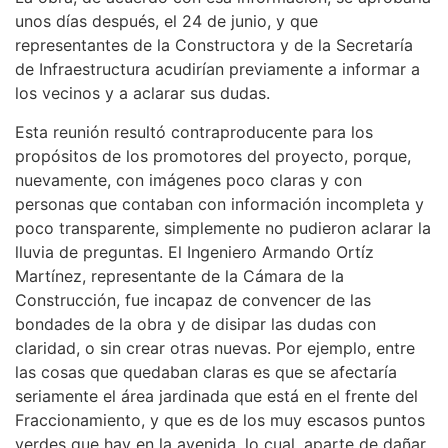
unos días después, el 24 de junio, y que
representantes de la Constructora y de la Secretaría
de Infraestructura acudirían previamente a informar a
los vecinos y a aclarar sus dudas.
Esta reunión resultó contraproducente para los
propósitos de los promotores del proyecto, porque,
nuevamente, con imágenes poco claras y con
personas que contaban con información incompleta y
poco transparente, simplemente no pudieron aclarar la
lluvia de preguntas. El Ingeniero Armando Ortíz
Martínez, representante de la Cámara de la
Construcción, fue incapaz de convencer de las
bondades de la obra y de disipar las dudas con
claridad, o sin crear otras nuevas. Por ejemplo, entre
las cosas que quedaban claras es que se afectaría
seriamente el área jardinada que está en el frente del
Fraccionamiento, y que es de los muy escasos puntos
verdes que hay en la avenida, lo cual, aparte de dañar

[Task brief]: Wherever the string "dudas" appears in the entries above, list that line.

[Exercise solution]:
los vecinos y a aclarar sus dudas.
bondades de la obra y de disipar las dudas con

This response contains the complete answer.